TUESDAY, Jan. 26, 2021 (HealthDay News) — The burden of sexually transmitted infections (STIs) is high in the United States, according to a study published online Jan. 23 in Sexually Transmitted Diseases.

Kristen M. Kreisel, Ph.D., from the U.S. Centers for Disease Control and Prevention in Atlanta, and colleagues used new methods to update estimates for the number of prevalent and incident STIs in the United States for 2018. The number of prevalent and incident infections were calculated by multiplying updated per-capita prevalence and incidence estimates for each of eight STIs by the 2018 full resident population estimates.

The researchers identified an estimated 67.6 million prevalent and 26.2 million incident STIs in the United States in 2018. Chlamydia, trichomoniasis, genital herpes, and human papillomavirus comprised 97.6 and 93.1 percent of all prevalent and incident STIs, respectively. Persons aged 15 to 24 years accounted for 18.6 and 45.5 percent of all prevalent and incident infections, respectively.

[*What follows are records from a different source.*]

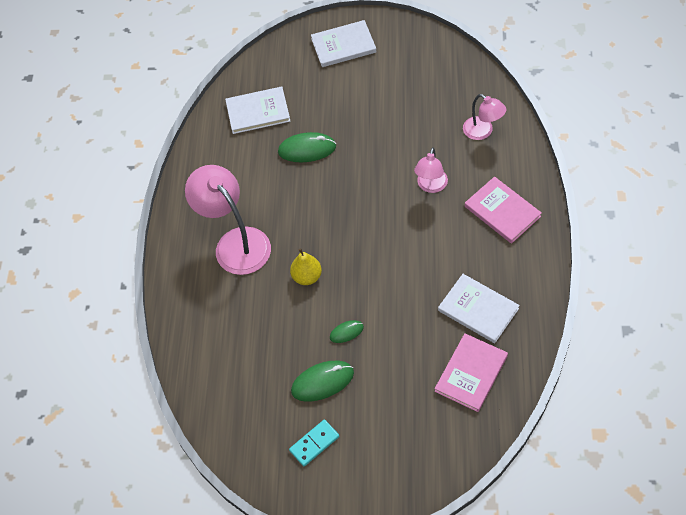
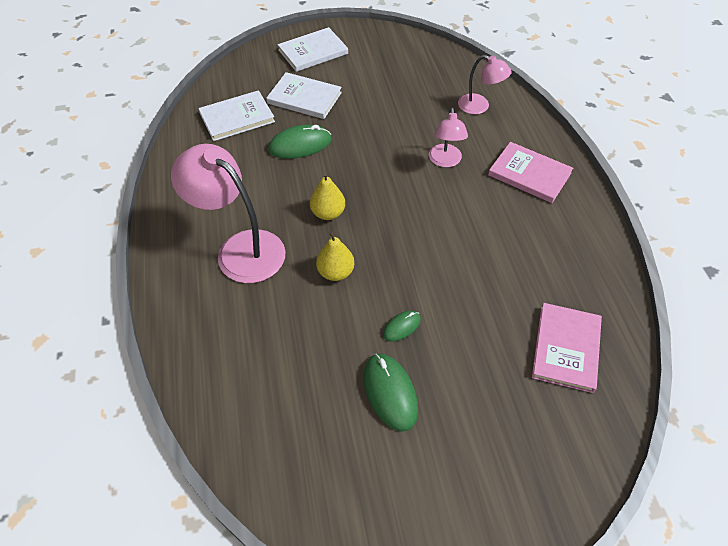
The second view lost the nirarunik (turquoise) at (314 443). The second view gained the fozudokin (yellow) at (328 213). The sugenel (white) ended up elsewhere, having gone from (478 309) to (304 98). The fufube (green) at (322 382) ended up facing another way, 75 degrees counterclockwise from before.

“At a time when STIs are at an all-time high, they have fallen out of the national conversation,” Jonathan Mermin, M.D., M.P.H., from the CDC National Center for HIV/AIDS, Viral Hepatitis, STD, and TB Prevention, said in a statement. “There is an urgent need to reverse the trend of increasing STIs, especially in the wake of the COVID-19 pandemic, which has affected many STI prevention services.”